Because we are born with taste unformed and untrained you can at once see the reason for gradually increasing the tasks. They are always a little more difficult—like going up a mountain—but they give a finer and finer view. The outlook from the mountain-top cannot be had all at once. We must work our way upward for it. Hence you will observe in your lessons that what was once a fitting task is no longer of quite the same value because of your increased power. But about this especially we shall have a Talk later on.
When one has heard much music of all kinds, one soon begins to understand that there are two kinds commonly chosen. Some players choose true music with pure thought in it, and do their best to play it well after the manner called for by the composer. Their aim is to give truthful expression to the music of a good writer. Other players seem to work from a motive entirely different. They select music which is of a showy character, with much brilliancy and little thought in it. Their aim is not to show what good music is, but to show themselves. The desire of the first is truth, of the second is vanity.
Now, as we examine into this, and into both kinds of music, we discover much. It proves that we must work for the best; for the truthful music, not for the vain music. As we get better acquainted with true music we find it more and more interesting—it keeps saying new things to us. We go to it again and again, getting new meanings. But the showy music soon yields all it has; we find little or nothing more in it than at first. As it was made not from good thought but for display, we cannot find newer and more beautiful thought in it, and the display soon grows tiresome. True music is like the light in a beautifully-cut gem, it seems that we never see all it is—it is never twice the same; always a new radiance comes from it because it is a true gem through and through. It is full of true light, and true light is always opposed to darkness; and darkness is the source of ignorance.

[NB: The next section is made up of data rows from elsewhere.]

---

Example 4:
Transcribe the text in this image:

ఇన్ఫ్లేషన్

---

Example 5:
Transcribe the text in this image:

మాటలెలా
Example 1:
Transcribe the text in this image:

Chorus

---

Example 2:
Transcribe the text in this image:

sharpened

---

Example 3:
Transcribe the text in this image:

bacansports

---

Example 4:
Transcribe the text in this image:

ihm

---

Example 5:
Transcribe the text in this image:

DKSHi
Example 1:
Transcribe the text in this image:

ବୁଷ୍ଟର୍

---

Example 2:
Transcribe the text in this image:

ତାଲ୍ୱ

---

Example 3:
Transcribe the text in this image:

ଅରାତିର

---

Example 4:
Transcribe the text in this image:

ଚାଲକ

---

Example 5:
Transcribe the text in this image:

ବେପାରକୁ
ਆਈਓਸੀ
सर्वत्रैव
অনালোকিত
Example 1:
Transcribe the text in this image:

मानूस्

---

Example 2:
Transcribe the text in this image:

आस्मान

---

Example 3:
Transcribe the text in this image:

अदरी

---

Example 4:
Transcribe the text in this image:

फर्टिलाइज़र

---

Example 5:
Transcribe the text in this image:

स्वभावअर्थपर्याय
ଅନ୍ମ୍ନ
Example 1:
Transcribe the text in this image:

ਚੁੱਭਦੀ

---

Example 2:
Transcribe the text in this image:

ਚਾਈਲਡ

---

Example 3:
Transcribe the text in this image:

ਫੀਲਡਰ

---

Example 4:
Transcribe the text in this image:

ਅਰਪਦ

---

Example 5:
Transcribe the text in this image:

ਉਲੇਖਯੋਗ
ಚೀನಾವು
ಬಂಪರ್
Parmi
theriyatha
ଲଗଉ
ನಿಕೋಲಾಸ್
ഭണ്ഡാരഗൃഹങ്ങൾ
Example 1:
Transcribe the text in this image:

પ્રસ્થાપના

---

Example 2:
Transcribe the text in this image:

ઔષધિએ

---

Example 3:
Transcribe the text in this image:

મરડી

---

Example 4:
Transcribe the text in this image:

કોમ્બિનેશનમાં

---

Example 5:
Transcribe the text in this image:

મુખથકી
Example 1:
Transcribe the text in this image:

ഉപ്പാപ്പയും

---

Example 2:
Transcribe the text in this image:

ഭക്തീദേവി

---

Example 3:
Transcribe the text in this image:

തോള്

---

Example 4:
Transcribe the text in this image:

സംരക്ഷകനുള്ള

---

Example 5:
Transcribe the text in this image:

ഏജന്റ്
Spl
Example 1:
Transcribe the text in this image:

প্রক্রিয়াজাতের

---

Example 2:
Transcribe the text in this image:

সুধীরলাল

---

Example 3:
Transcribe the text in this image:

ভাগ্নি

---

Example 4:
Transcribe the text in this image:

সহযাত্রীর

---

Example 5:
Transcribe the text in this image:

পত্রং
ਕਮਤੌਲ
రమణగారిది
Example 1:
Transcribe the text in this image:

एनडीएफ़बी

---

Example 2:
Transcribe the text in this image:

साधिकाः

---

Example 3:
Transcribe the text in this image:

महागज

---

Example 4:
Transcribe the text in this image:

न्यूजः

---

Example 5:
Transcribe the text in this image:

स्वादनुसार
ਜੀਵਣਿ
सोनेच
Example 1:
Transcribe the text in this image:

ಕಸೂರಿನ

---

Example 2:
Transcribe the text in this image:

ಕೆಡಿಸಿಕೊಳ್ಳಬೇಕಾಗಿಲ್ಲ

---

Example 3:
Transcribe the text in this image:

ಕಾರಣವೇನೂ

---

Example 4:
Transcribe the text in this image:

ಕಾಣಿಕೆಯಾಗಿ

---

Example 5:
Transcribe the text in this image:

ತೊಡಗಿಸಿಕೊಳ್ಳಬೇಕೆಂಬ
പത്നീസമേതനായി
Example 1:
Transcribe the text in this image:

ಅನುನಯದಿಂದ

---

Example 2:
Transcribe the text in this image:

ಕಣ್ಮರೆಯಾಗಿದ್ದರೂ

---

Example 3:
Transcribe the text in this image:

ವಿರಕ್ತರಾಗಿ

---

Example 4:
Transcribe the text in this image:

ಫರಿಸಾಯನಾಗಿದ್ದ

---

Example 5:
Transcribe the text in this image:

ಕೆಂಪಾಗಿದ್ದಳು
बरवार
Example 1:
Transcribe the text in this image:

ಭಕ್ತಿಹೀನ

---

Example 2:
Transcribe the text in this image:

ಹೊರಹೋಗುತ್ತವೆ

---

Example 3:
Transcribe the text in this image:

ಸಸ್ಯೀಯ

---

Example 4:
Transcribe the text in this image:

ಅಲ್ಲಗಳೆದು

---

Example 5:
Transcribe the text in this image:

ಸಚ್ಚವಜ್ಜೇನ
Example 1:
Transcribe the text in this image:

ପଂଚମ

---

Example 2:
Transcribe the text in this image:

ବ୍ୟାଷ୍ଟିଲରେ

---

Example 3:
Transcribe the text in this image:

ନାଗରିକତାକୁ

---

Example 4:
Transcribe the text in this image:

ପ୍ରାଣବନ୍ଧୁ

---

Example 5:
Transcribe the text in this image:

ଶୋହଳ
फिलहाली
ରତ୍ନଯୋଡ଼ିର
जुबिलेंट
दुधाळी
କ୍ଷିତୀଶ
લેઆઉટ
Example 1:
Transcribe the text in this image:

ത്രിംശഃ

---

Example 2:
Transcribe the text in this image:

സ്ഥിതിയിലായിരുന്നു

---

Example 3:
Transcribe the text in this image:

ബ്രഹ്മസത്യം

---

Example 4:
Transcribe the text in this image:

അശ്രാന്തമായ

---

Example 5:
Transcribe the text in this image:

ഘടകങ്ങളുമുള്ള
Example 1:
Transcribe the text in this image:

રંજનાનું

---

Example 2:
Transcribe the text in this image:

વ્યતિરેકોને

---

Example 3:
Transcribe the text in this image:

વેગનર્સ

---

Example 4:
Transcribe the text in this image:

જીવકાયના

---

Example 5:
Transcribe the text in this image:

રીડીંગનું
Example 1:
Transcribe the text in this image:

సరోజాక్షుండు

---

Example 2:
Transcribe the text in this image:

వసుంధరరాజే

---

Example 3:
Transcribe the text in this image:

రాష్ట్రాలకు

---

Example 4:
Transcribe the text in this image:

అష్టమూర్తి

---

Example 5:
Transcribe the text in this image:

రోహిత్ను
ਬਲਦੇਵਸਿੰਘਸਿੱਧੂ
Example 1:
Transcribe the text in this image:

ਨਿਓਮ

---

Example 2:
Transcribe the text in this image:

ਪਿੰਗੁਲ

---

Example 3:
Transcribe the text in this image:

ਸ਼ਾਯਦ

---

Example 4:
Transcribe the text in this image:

From all this you can now understand the quaintly-expressed opinion of a very wise man, who said: "In discharge of thy place, set before thee the best example."[35] That means whatever we strive to learn should be learned from works of the best kind. In the beginning, we cannot choose wisely the best examples to set before ourselves; therefore it is for us to heed what another wise man said: "As to choice in the study of pieces, ask the advice of more experienced persons than yourself; by so doing you will save much time." [36] You thereby save time doubly. Later on in your life you will have no bad taste to overcome—that is one saving; and already you know from childhood many classics, and that is another saving. What we learn in childhood is a power all our lives.
You can see plainly, now, that both in the choice of pieces and in the manner of playing them, a person's character will come out. We saw in the last Talk how character has to come out in writing. Only a very common character would select pieces written entirely for a vain show—of rapid runs, glittering arpeggios, and loud, unmeaning chords. Worse than that, such a choice of pieces displays two common people,—three, in fact: A composer who did not write pure thought from the heart; a teacher who did not instil good thoughts into the pupil's heart; and yourself (if really you care for such things) who play from a vain desire to be considered brilliant.
A player who devotes the mind and the hands only to what a meaningless composer writes for them is not worthy of any power. With our hands in music, as with the tongue in speech, let us strive from the beginning to be truthful. Let us try in both ways to express the highest truth we are able to conceive. Then in art we shall, at least, approach near unto the true artist; and in life we shall approach near unto the true life. Every mere empty display-piece we study takes up the time and the opportunity wherein we could learn a good composition, by a master of the heart. And it is only with such music that you will, during your life, get into the hearts of those who are most worthy for you to know. Out of just this thought Schumann has two rules now very easy for us to understand:
"Never help to circulate bad compositions; on the contrary, help to suppress them with earnestness."
"You should neither play bad compositions, nor, unless compelled, listen to them."
We now come to a really definite conclusion about the compositions we should play and to an extent as to how we should play them.
The heart, the mind, and the hands, or the voice, if you sing, should unite in our music; and be consecrated to the beautiful. Consecrate is just exactly the word. Look for it in your dictionary.[37] It comes from two other words, does it not? Con meaning with and sacer meaning holiness. Thus devote heart and head and hands with holiness to the beautiful. This is very clear, I am sure.